Outside the Griffith Observatory, which more commonly draws tourists looking at the city’s famous Hollywood sign, people lounged on the grass and peered through telescopes for a better look at the red-tinted “blood moon” shadow

“I didn’t expect to see this many people and it kind of feels like nice inside to be, ‘Ah! Other people know about this and want to come see it,'” said Sam Rubaye, a 34-year-old property manager in Los Angeles who came up with friends.

The "Super Blue Blood Moon" sets behind the Staten Island Ferry, seen from Brooklyn, New York, U.S., January 31, 2018.

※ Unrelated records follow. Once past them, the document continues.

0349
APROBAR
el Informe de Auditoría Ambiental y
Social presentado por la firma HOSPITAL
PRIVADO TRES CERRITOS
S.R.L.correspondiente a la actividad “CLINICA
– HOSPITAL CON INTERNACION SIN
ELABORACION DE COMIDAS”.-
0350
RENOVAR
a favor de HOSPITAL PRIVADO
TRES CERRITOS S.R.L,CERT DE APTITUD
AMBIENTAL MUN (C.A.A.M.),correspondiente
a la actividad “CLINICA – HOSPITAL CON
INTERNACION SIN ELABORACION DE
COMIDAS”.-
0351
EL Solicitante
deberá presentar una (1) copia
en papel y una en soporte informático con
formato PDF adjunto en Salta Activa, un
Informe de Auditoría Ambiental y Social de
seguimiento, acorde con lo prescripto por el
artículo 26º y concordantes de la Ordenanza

The “Super Blue Blood Moon” sets behind the Staten Island Ferry, seen from Brooklyn, New York, U.S., January 31, 2018. REUTERS/Eduardo Munoz

In western North America, the eclipse began at 3:48 a.m. Pacific Time (1148 GMT), according to NASA. Those on the East Coast were less fortunate: the moon had set before the eclipse was in full swing, according to NASA.

The eclipse occurred during the rare occasion of a second full moon in a single month, otherwise known as a “blue moon,” and during a point in the moon’s orbit at which it has reached its closest position to Earth, thus making it appear larger and brighter in the sky than normal, as a “super moon.”

The reddish appearance of the lunar surface – the moon’s image does not vanish entirely during an eclipse – is due to rays of sunlight passing through Earth’s atmosphere as the moon falls into our planet’s shadow.

The last time all three conditions occurred for a single lunar eclipse visible from North America was in 1866, according to the meteorological forecaster AccuWeather.

“Griffith Observatory is all about having an eyeball to the sky, and so it’s one thing to learn about this event in a book, but it’s another to see it for yourself,” observatory director Ed Krupp said in a phone interview.